Ein paar Sachen für die persönliche Hygiene solltest du auch dabei haben. Neben Zahnbürste und -pasta solltest du auf jeden Fall auch an Seife denken. Auch eine Sonnencreme ist auf jeden Fall sinnvoll. Ein kleines Handtuch und etwas Toilettenpapier solltest du ebenfalls einpacken. Ein paar Feuchttücher und/oder ein kleines Desinfektionsspray vervollständigen dein Hygiene-Kit.

15. Notfalldecke

Eine Notfalldecke aus einem alten KFZ-Verbandskasten ist sehr leicht und und günstig zu haben. Sie kann dich warm halten aber im Notfall auch als Unterlage, Plane oder auch als Regenponcho genutzt werden.

16. Atemmaske

Wenn es in einer Notsituation plötzlich sehr staubig oder sandig wird (z. B. wenn Gebäude einstürzen), ist eine Atemmaske wesentlich besser, als wenn du dir nur ein Tuch vor den Mund hältst.
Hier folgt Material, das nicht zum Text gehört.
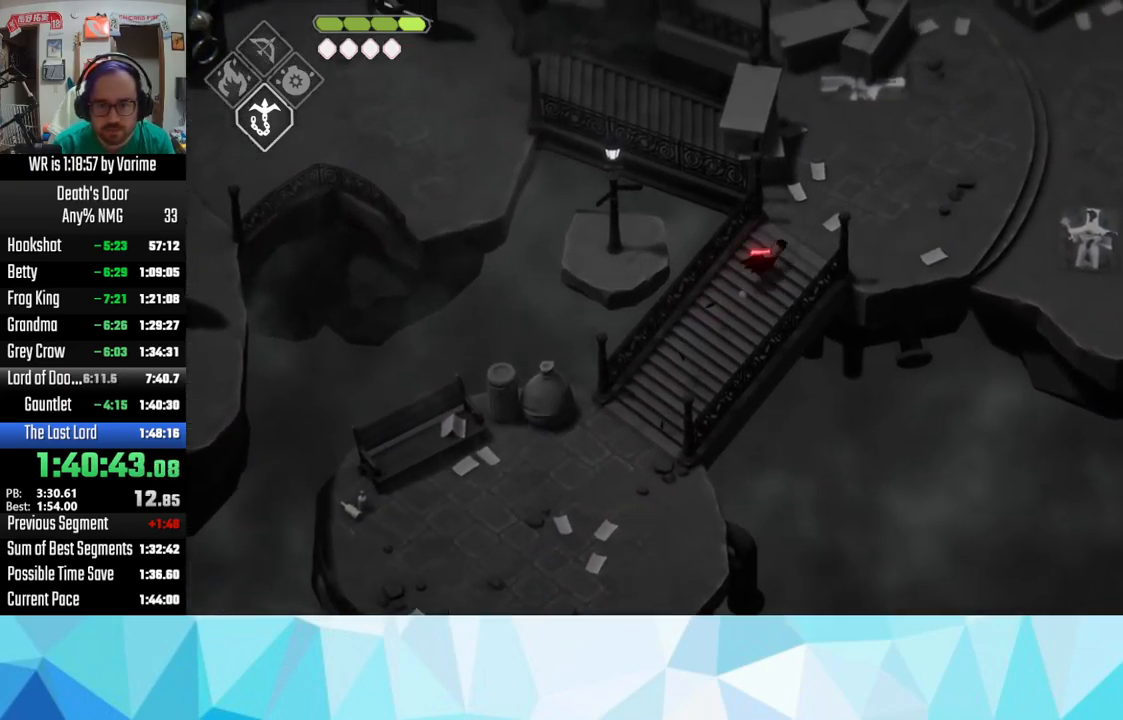
{"buttons": [], "left_stick": "up-right", "right_stick": "center", "events": [[34, "CROSS", "up"], [167, "CROSS", "down"], [234, "CROSS", "up"], [317, "CROSS", "down"], [500, "CROSS", "up"]]}
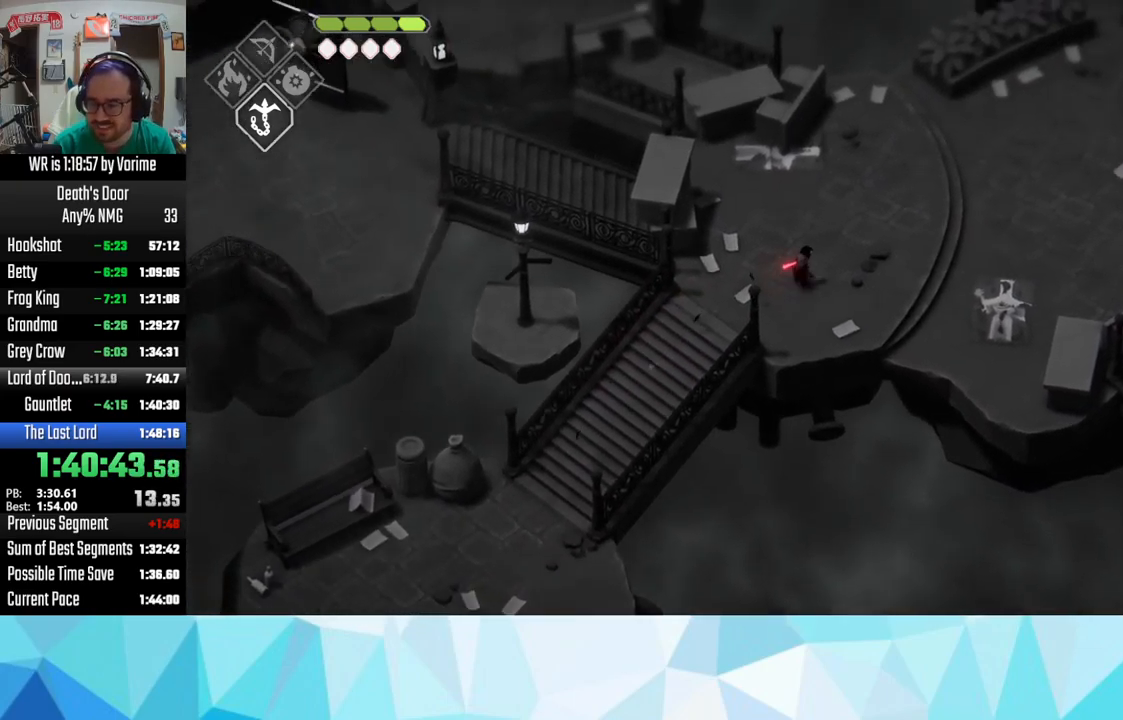
{"buttons": [], "left_stick": "up-right", "right_stick": "center", "events": [[34, "CROSS", "down"], [134, "CROSS", "up"], [234, "CROSS", "down"], [267, "CROSS", "up"], [417, "CROSS", "down"], [467, "CROSS", "up"]]}
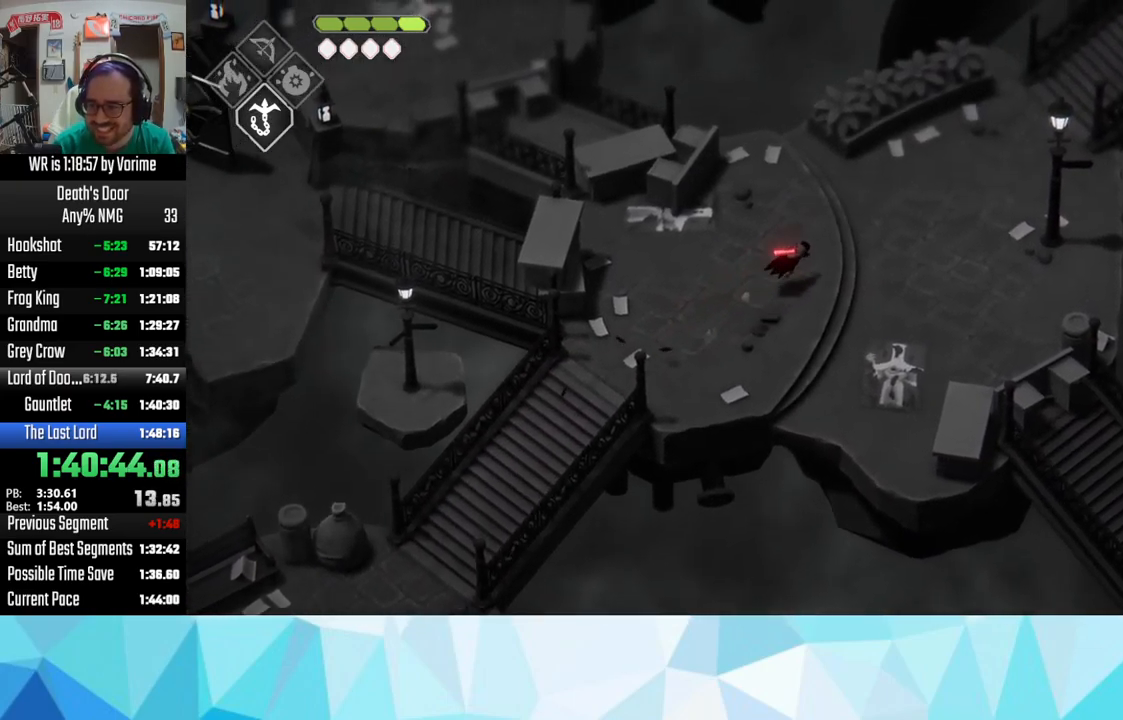
{"buttons": [], "left_stick": "up-right", "right_stick": "center", "events": [[133, "CROSS", "down"], [166, "CROSS", "up"], [233, "CROSS", "down"], [450, "CROSS", "up"]]}
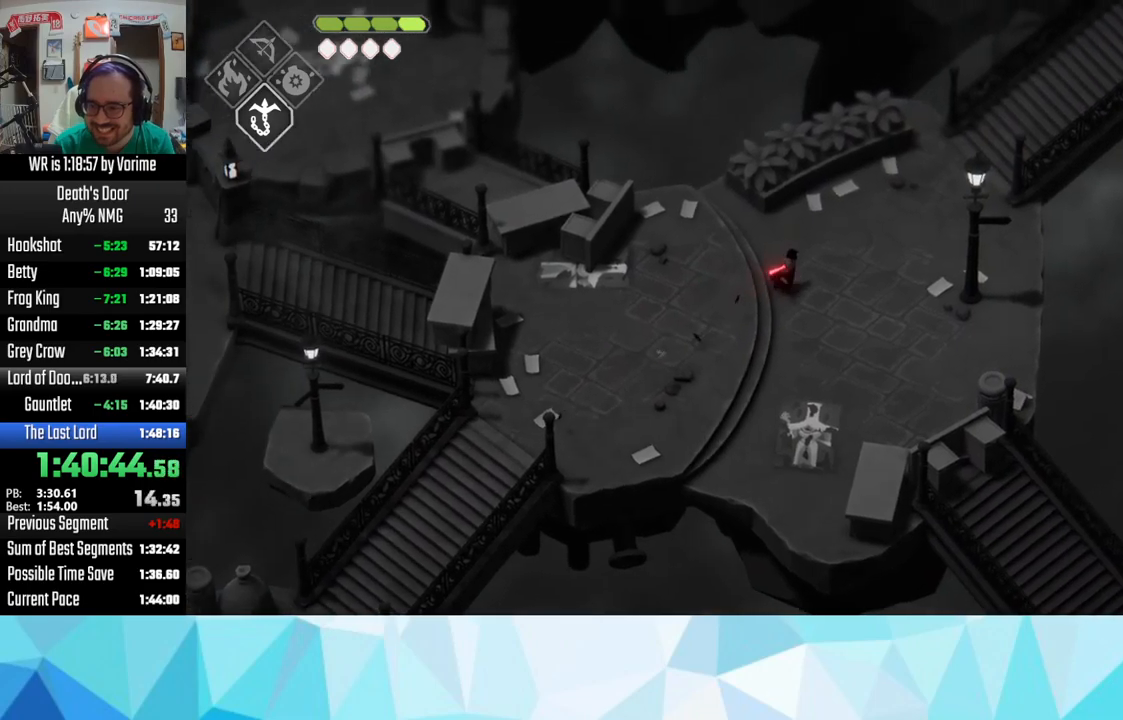
{"buttons": [], "left_stick": "up-right", "right_stick": "center", "events": [[33, "CROSS", "down"], [100, "CROSS", "up"], [200, "CROSS", "down"], [316, "CROSS", "up"], [350, "CROSS", "down"], [483, "CROSS", "up"]]}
Solche Atemmasken bekommst du z. B. im Baumarkt.

17. Karte

Zumindest für die Regionen, in denen du regelmäßig unterwegs bist, solltest du immer eine Karte in Papierform dabei haben. Wer weiß, ob GPS und Co. noch funktionieren oder ob dein Smartphone überhaupt noch Akku hat. Die Karte funktioniert auf jeden Fall auch so. Achte aber darauf, dass der Maßstab auch sinnvoll nutzbar ist. Als Richtwert gilt, dass er mindestens 1:25000 betragen sollte.

18. Kompass

Um deine Karte im Notfall auch wirklich sinnvoll nutzen zu können, solltest du auch einen Kompass dabei haben. Achte darauf, dass der Kompass nicht nur schick aussieht, sondern auch funktionell ist. Ein transparentes Gehäuse sieht zwar weniger schick aus, hilft bei der Navigation mit Karte aber deutlich. Denke auch daran, den Umgang mit Kompass und Karte regelmäßig zu üben. Wenn du in die Situation kommst und nicht mehr weißt, was du tun musst, um adäquat zu navigieren, kann es auch hilfreich sein, wenn du dir als Gedankenstütze eine kleine Anleitung schreibst und beilegst.

19. Bargeld

Auch Bargeld kann ggf. nützlich werden. Packe dir immer etwas in kleinen Scheinen und evtl. Münzen ein. Es sollte aber nicht alles an einem Ort zusammen liegen. Teile das Geld auf mehrere Taschen auf. So kommst du, wenn du es brauchst, nicht in die Situation einem Fremden deine gesamten Reserven zu zeigen.

20. Papier und Stift

Etwas notieren oder Nachrichten hinterlassen zu können kann immer hilfreich sein. Es gibt auch Papier-Stift-Kombinationen, die wasserfest sind und sich auch im Regen beschreiben lassen. Bevorzuge nach Möglichkeit diese Variante gegenüber der klassischen.

21. Notfallradio

In einer echten Notfallsituation werden Nachrichten vermutlich über Funk ausgestrahlt. Die neusten Informationen zur aktuellen Situation wirst du über ein Radio bekommen. Es gibt Notfallradios, die per Handkurbel aufladbar sind. Es gibt sie auch mit einem USB-Port, sodass du ggf. auch dein leeres Smartphone darüber laden kannst.

22. Spiegel und Pfeife

Um in einer Notsituation auf dich aufmerksam machen zu können, solltest du immer auch einen kleinen Spiegel und deine (Triller-)Pfeife dabei haben.

Fazit

Wie du siehst, gibt es doch so einige nützliche kleine Gegenstände, die du in einer Notsituation dabei haben solltest, um bestmöglich vorbereitet zu sein. Die Sachen sind schnell besorgt und im Fall der Fälle extrem hilfreich. Wenn du mit dem Auto unterwegs bist, ist es eigentlich kein Problem, den kleinen Rucksack einfach im Kofferraum dabei zu haben. Wer weiß, wann du ihn vielleicht mal brauchst.